NEWS - WWETV Administration

The creator of the World Wide Web, Sir Tim Berners-Lee, is auctioning off its original source code as a non-fungible token (NFT) next week according to CNBC.

The London-born computer scientist invented the World Wide Web in 1989, and built the first web browser and web server in 1990. In March, Twitter CEO Jack Dorsey sold his first ever tweet, which reads “just setting up my twttr”, for US$2.9 million.

In spite of being the inventor of the Web, Berners-Lee has not “cashed-in” on his creation, and the web remains open to all. In fact, the European research organization CERN, which Berners-Lee worked at during the Web’s creation, relinquished all of its rights to the software in 1993, putting its three components into the Public Domain.

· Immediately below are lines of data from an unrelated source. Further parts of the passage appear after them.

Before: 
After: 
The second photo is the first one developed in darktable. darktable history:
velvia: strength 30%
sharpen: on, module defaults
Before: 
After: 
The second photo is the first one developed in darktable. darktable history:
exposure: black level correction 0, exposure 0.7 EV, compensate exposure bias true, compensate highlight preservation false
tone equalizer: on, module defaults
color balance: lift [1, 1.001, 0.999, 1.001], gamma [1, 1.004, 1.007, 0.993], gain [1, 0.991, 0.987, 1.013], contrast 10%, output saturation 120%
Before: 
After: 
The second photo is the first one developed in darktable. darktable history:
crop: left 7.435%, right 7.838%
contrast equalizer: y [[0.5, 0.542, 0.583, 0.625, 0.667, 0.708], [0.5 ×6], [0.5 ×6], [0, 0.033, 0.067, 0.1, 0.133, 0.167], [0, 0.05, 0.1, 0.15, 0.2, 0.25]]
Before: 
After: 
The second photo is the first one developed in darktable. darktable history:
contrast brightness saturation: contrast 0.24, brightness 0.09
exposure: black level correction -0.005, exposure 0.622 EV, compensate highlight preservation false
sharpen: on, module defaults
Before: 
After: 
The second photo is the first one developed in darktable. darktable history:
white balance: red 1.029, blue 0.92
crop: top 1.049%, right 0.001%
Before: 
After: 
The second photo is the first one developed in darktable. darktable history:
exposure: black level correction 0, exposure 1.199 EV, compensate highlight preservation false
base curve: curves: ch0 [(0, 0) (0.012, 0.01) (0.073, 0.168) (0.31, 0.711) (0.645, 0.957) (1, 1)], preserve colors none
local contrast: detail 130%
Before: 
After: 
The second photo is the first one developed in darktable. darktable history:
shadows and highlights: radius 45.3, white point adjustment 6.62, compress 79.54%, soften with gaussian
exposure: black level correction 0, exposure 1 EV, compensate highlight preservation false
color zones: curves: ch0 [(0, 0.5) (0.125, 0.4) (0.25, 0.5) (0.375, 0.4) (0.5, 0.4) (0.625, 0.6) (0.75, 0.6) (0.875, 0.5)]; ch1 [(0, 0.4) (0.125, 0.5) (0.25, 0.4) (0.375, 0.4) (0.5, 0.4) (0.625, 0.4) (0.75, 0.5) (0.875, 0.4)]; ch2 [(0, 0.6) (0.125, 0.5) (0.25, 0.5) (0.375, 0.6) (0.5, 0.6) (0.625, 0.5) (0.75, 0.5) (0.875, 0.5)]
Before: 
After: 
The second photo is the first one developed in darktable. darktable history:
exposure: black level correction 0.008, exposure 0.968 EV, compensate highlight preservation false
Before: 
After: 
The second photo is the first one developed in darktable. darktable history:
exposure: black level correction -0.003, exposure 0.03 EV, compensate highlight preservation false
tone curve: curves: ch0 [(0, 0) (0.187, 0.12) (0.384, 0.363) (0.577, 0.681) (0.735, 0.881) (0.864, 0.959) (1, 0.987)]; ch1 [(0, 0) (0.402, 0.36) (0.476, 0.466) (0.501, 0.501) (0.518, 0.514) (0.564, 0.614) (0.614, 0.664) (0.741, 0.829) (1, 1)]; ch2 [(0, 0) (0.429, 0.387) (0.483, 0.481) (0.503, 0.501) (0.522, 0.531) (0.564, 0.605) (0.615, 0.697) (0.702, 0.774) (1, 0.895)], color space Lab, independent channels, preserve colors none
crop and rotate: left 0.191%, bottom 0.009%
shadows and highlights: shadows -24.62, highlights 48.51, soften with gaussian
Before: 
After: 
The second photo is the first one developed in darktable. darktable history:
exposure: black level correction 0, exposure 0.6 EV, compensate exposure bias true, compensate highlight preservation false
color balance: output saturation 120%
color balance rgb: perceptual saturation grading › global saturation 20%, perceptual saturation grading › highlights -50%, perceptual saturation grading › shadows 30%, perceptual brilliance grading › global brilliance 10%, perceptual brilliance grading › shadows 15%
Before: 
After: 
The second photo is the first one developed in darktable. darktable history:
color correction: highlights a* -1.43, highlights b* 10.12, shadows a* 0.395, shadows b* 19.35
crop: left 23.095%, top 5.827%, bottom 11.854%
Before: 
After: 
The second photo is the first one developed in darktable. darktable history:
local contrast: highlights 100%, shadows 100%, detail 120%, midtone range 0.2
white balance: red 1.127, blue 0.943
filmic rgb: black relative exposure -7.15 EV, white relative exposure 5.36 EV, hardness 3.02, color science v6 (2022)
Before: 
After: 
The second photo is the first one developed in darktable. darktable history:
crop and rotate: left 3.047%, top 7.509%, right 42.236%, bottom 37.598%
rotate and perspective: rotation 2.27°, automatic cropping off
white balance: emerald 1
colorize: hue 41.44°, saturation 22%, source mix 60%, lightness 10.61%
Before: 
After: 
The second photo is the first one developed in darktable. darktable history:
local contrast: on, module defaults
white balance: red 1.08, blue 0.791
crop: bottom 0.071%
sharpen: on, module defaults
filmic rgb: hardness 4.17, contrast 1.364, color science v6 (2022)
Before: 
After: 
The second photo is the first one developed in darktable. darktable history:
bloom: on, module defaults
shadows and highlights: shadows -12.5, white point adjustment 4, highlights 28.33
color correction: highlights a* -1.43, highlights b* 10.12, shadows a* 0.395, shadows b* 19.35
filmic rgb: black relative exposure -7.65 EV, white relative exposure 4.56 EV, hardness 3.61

“Had the technology been proprietary, and in my total control, it would probably not have taken off. The decision to make the Web an open system was necessary for it to be universal. You can’t propose that something be a universal space and at the same time keep control of it,” said Berners-Lee in an online post .

According to the Guardian , the proceeds from the sale of Berners-Lee’s NFT will benefit initiatives that he and his wife Rosemary Leith — a Canadian who co-founded the World Wide Web Foundation with the British inventor — support.

“It has been fun to go back and look over the code. It is amazing to see the things that those relatively few lines of code, with a help of an amazing growing gang of collaborators across the planet, stayed enough on track to become what the web is now,” wrote Berners-Lee in the letter included in the NFT.

“I have never once felt I could relax and sit back — as the web was and is constantly changing. It is not yet the best it can be: there is always work to be done!” he added.

The computer scientist’s NFT will go on sale on June 23 until June 30, with bids starting at US$1,000.